"Sebzelerini ye yoksa öbür kişi seni yakalar" gibi arzu edilen davranışları zorlamanın bir yolu olarak korkutmaktan bahsetmiyorum. Birinin ölümünü kandırmak gibi ciddi korkulardan bile bahsetmiyorum. Sadece düzenli hayalet sesleri, arkadan "boo!" İle atlayıp, göz kapaklarından içeri ...
Daha büyük bir kardeş olarak, bunu her zaman kardeşime ve kuzenlerime yaptım. İlk korkmadan sonra onlar da gülerdi.
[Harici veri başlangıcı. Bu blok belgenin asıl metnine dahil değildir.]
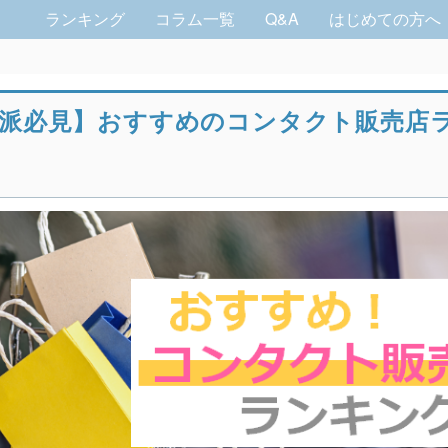
ランキング
コラム一覧
Q&A
はじめての方へ
！
派必見】おすすめのコンタクト販売店
！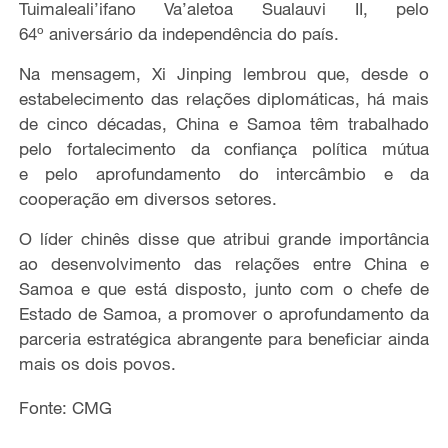
Tuimaleali’ifano Va’aletoa Sualauvi II
, pelo
64
º
aniversário da independência
do país.
Na mensagem, Xi Jinping lembrou que
,
desde o
estabelecimento das relações diplomáticas
,
há mais
de cinco décadas, China e Samoa têm trabalhado
pelo
fortalecimento
da confiança política mútua
e
pelo
aprofundamento do intercâmbio e
da
cooperação em diversos setores.
O líder chinês disse que atribui
grande
importância
ao desenvolvimento das relações entre China e
Samoa e
que
está disposto, junto com o chefe de
Estado d
e
Samoa, a promover o
aprofunda
mento
da
parceria estratégica abrangente para beneficiar
ainda
mais
os dois povos.
Fonte: CMG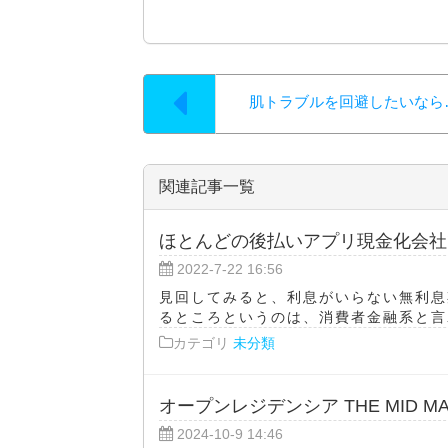
肌トラブルを回避したいなら
関連記事一覧
ほとんどの後払いアプリ現金化会社
2022-7-22 16:56
見回してみると、利息がいらない無利息
るところというのは、消費者金融系と言わ
カテゴリ
未分類
オープンレジデンシア THE MID MA
2024-10-9 14:46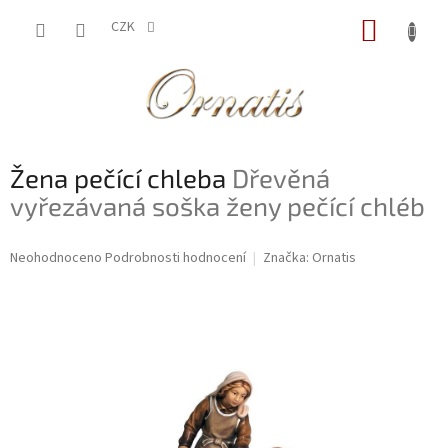
Přejít
NÁKUP
na
CZK
obsah
KOŠÍK
Žena pečící chleba
Dřevěná
vyřezávaná soška ženy pečící chléb
Průměrné
Neohodnoceno
Podrobnosti hodnocení
Značka:
Ornatis
hodnocení
produktu
je
0,0
z
5
hvězdiček.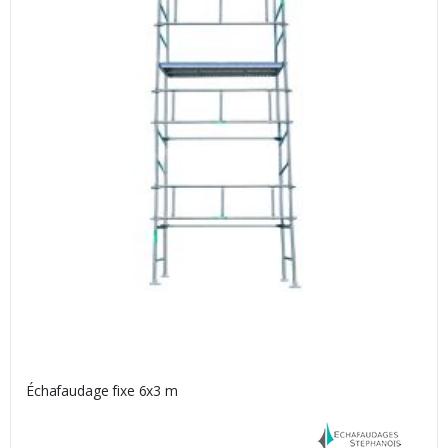
Échafaudage fixe 6x3 m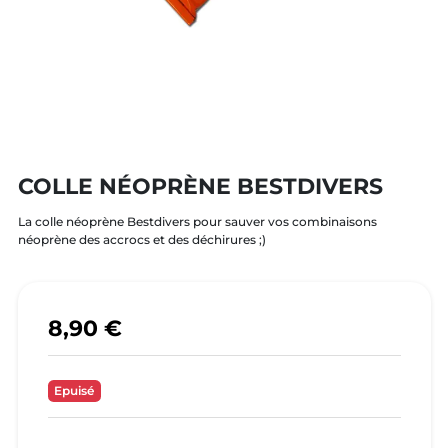
COLLE NÉOPRÈNE BESTDIVERS
La colle néoprène Bestdivers pour sauver vos combinaisons
néoprène des accrocs et des déchirures ;)
8,90 €
Epuisé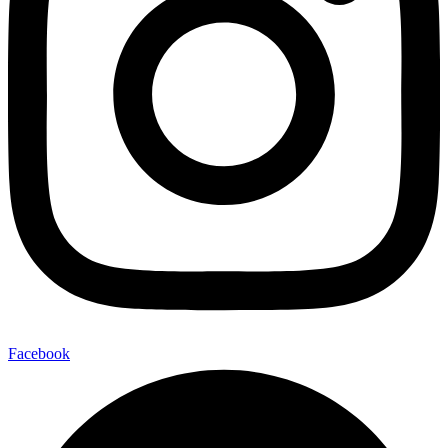
Facebook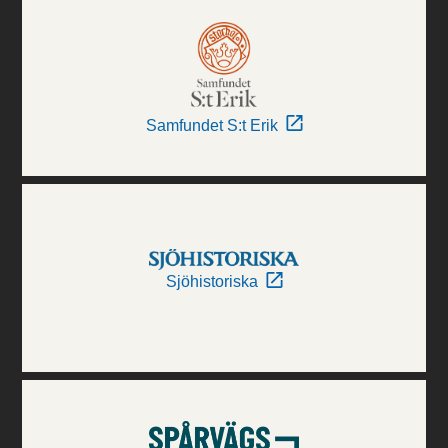
Samfundet S:t Erik
Sjöhistoriska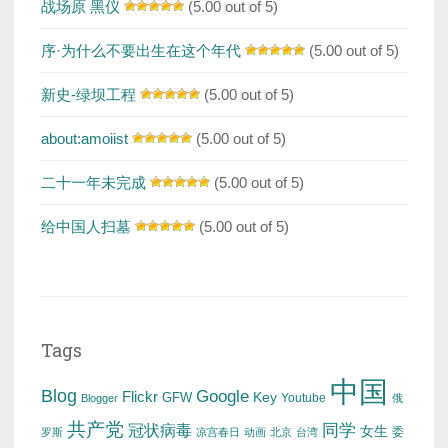
战场原 黑仪
(5.00 out of 5)
序·为什么不要出生在这个年代
(5.00 out of 5)
新史-绿坝工程
(5.00 out of 5)
about:amoiist
(5.00 out of 5)
二十一年未完成
(5.00 out of 5)
给中国人扫墓
(5.00 out of 5)
Tags
中国
Blog
Google
Flickr
Key
GFW
Youtube
Blogger
俄
共产党
冠状病毒
同学
女生
委
罗斯
凉宫春日
动画
北京
台湾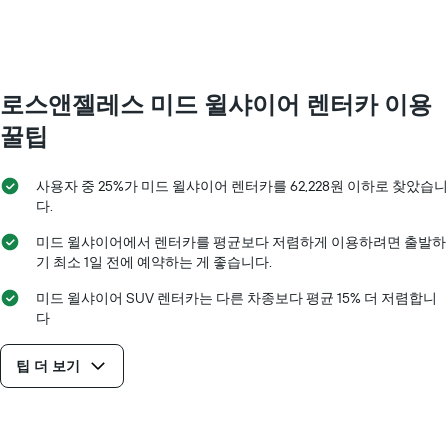
니
values.
다.
다.
Range:
차
0
트
to
에
150000.
는
로스앤젤레스 미드 윌샤이어 렌터카 이용
해
꿀팁
당
업
체
사용자 중 25%가 미드 윌샤이어 렌터카를 62,228원 이하로 찾았습니
의
다.
가
장
미드 윌샤이어에서 렌터카를 평균보다 저렴하게 이용하려면 출발하
저
기 최소 1일 전에 예약하는 게 좋습니다.
렴
한
미드 윌샤이어 SUV 렌터카는 다른 차종보다 평균 15% 더 저렴합니
렌
다
터
카
요
팁 더 보기
금
을
표
시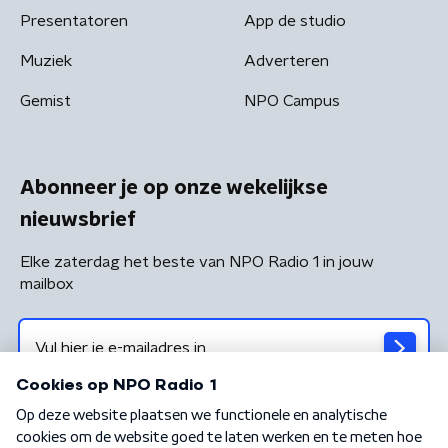
Presentatoren
App de studio
Muziek
Adverteren
Gemist
NPO Campus
Abonneer je op onze wekelijkse
nieuwsbrief
Elke zaterdag het beste van NPO Radio 1 in jouw
mailbox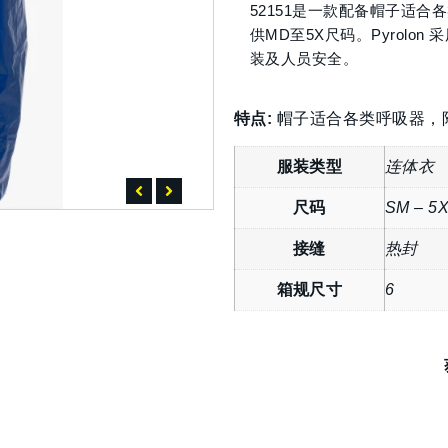
52151是一款配备帽子适合
供MD至5X尺码。Pyrol
装及人员安全。
特点:
帽子适合各类呼吸器，
服装类型
连体衣
尺码
SM – 5
接缝
热封
箱规尺寸
6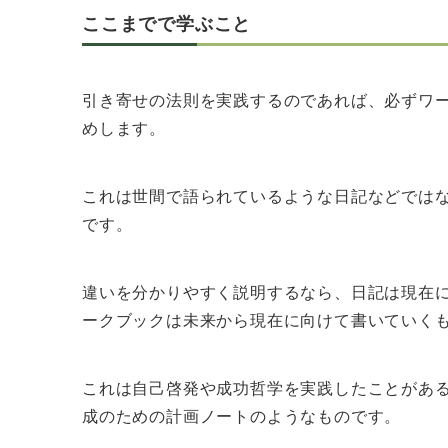
ここまでで学ぶこと
引き寄せの法則を実践するのであれば、必ずワ
めします。
これは世間で語られているような日記などでは
です。
違いを分かりやすく説明するなら、日記は現在
ークブックは未来から現在に向けて書いていく
これは自己啓発や成功哲学を実践したことがあ
成のための計画ノートのようなものです。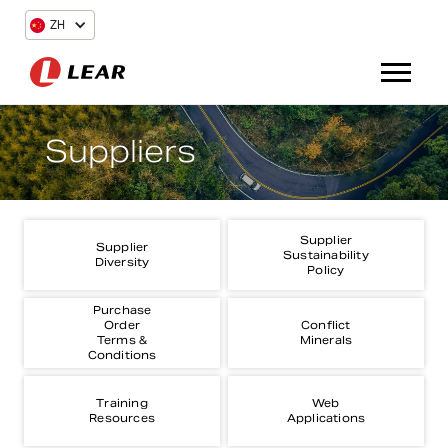
ZH
Suppliers
Supplier
Supplier
Sustainability
Diversity
Policy
Purchase
Order
Conflict
Terms &
Minerals
Conditions
Training
Web
Resources
Applications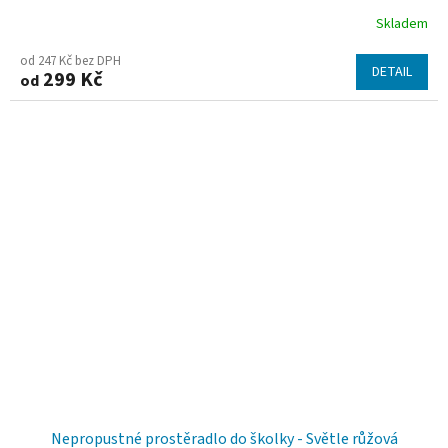
Skladem
od 247 Kč bez DPH
DETAIL
299 Kč
od
Nepropustné prostěradlo do školky - Světle růžová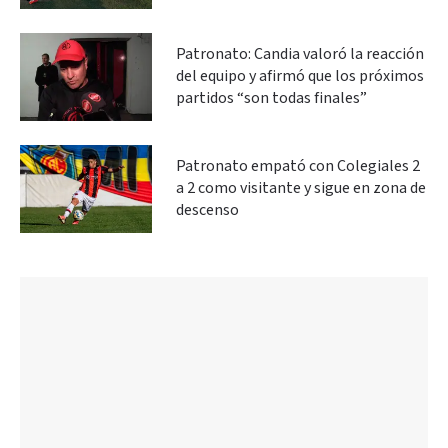
Patronato: Candia valoró la reacción
del equipo y afirmó que los próximos
partidos “son todas finales”
Patronato empató con Colegiales 2
a 2 como visitante y sigue en zona de
descenso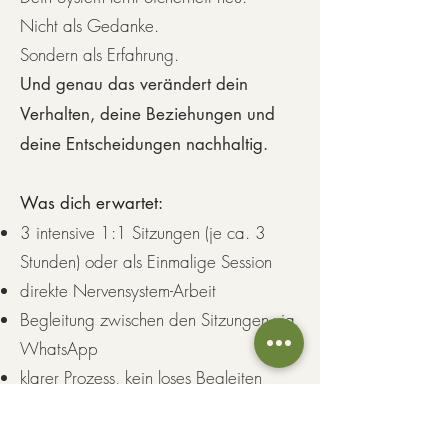
Nicht als Gedanke.
Sondern als Erfahrung.
Und genau das verändert dein
Verhalten, deine Beziehungen und
deine Entscheidungen nachhaltig.
Was dich erwartet:
3 intensive 1:1 Sitzungen (je ca. 3
Stunden) oder als Einmalige Session
direkte Nervensystem-Arbeit
Begleitung zwischen den Sitzungen via
WhatsApp
klarer Prozess, kein loses Begleiten
Begleitende Integrationsmaterialien für
deinen Prozess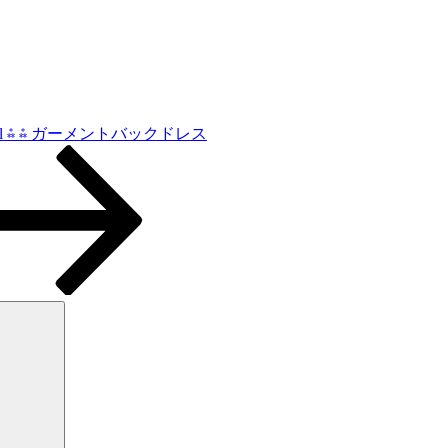
rival ⁂ ⁂ ガーメントバックドレス
検
索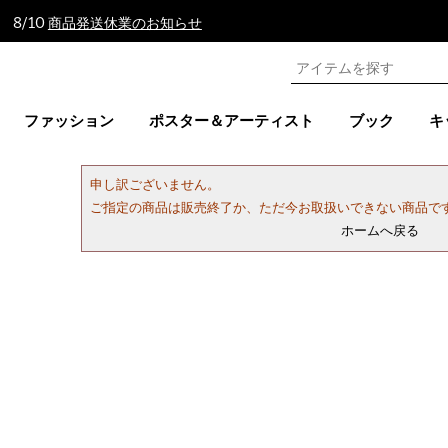
 8/10
商品発送休業のお知らせ
ファッション
ポスター＆アーティスト
ブック
キ
申し訳ございません。
ご指定の商品は販売終了か、ただ今お取扱いできない商品で
ホームへ戻る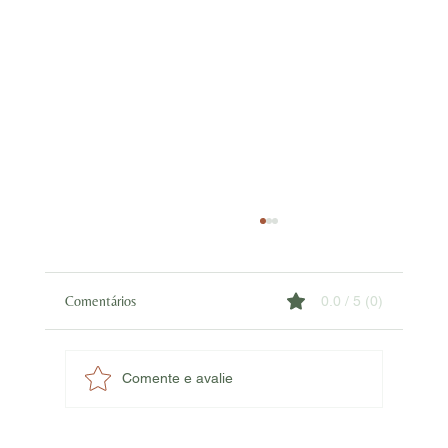
Comentários
0.0 / 5 (0)
Comente e avalie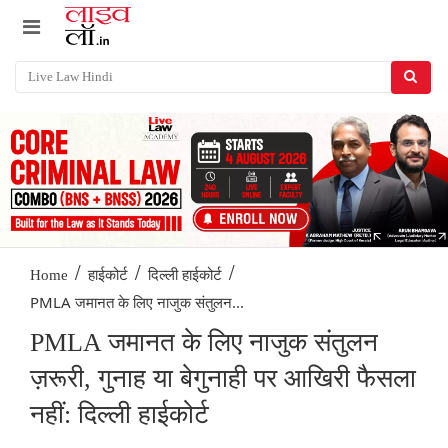
/
/
/
Home
हाईकोर्ट
दिल्ली हाईकोर्ट
PMLA जमानत के लिए नाजुक संतुलन...
PMLA जमानत के लिए नाजुक संतुलन
ज़रूरी, गुनाह या बेगुनाही पर आखिरी फैसला
नहीं: दिल्ली हाईकोर्ट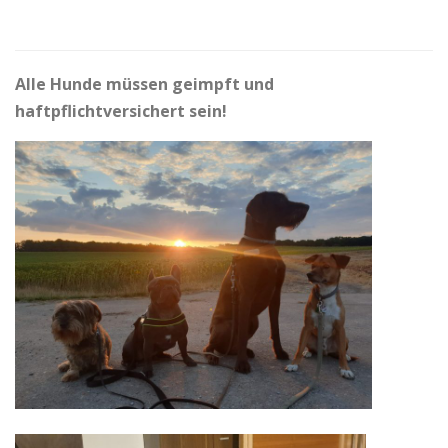
Alle Hunde müssen geimpft und
haftpflichtversichert sein!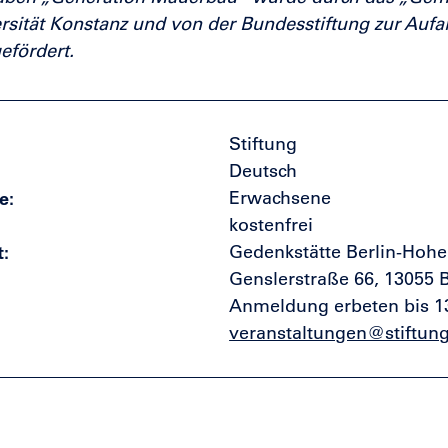
rsität Konstanz und von der Bundesstiftung zur Aufa
gefördert.
Stiftung
Deutsch
e
Erwachsene
kostenfrei
t
Gedenkstätte Berlin-Hoh
Genslerstraße 66, 13055 B
Anmeldung erbeten bis 1
veranstaltungen@stiftun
Hala insanları korkutmayı seviyorum ve bunu 4 ve 5 yaşlarındaki yeğenlerime yapıyorum. Kocam onları yaraladığımı veya bunu yaparak travma yaptığımı hissediyor. Ondan derinden etkilendiğinin belirtilerini göstermediklerini savunuyorum. Hala etrafta olmamı seviyorlar. Koca, söyleyerek, onlarla yaptığım diğer şeyleri, oyun oynamaktan ve okumaktan hoşlandıklarını ve ben de aileyi sevdiklerini söylüyor. Ama korkutmaya devam edersem, benden kaçmaya başlayabilirler.
Açıkçası, bu olana kadar beklemek istemiyorum. Öyleyse benim sorum şu, korkutmak çocuklar onları gerçekten travmatize ediyor mu? Daha önce de söylediğim gibi, "yaşa uygun" tutuyorum - en azından bana göre. Bu da kötü mü; Herhangi bir çeşit kötü korkutucu mu? Çocuklar, arada sırada korkutucu neşe yolculuğunun tadını çıkarırlar. Peki çizgiyi nerede çizeceğiz?
Not: Benim sorum, 4 yaşından büyük okul öncesi çocuklarla ilgili, korkutucu bebeklerin kafasını karıştıran ve kızdırıcı olduğunu düşünüyorum.
Güncelleme: Ebeveynler, çocuklar meşgul oldukları ve korkmadıkları için ağlamadıkları, şikayet etmedikleri sürece sakıncası yoktur. (Bağırırlar ya da ilk korkudan kaçarlar, bunun ötesine geçmediğini söylemek isterim) Ebeveynlere sordum, çocuklar karanlıktan özellikle korkmadılar veya yalnız bir odaya girmekten korkmadı.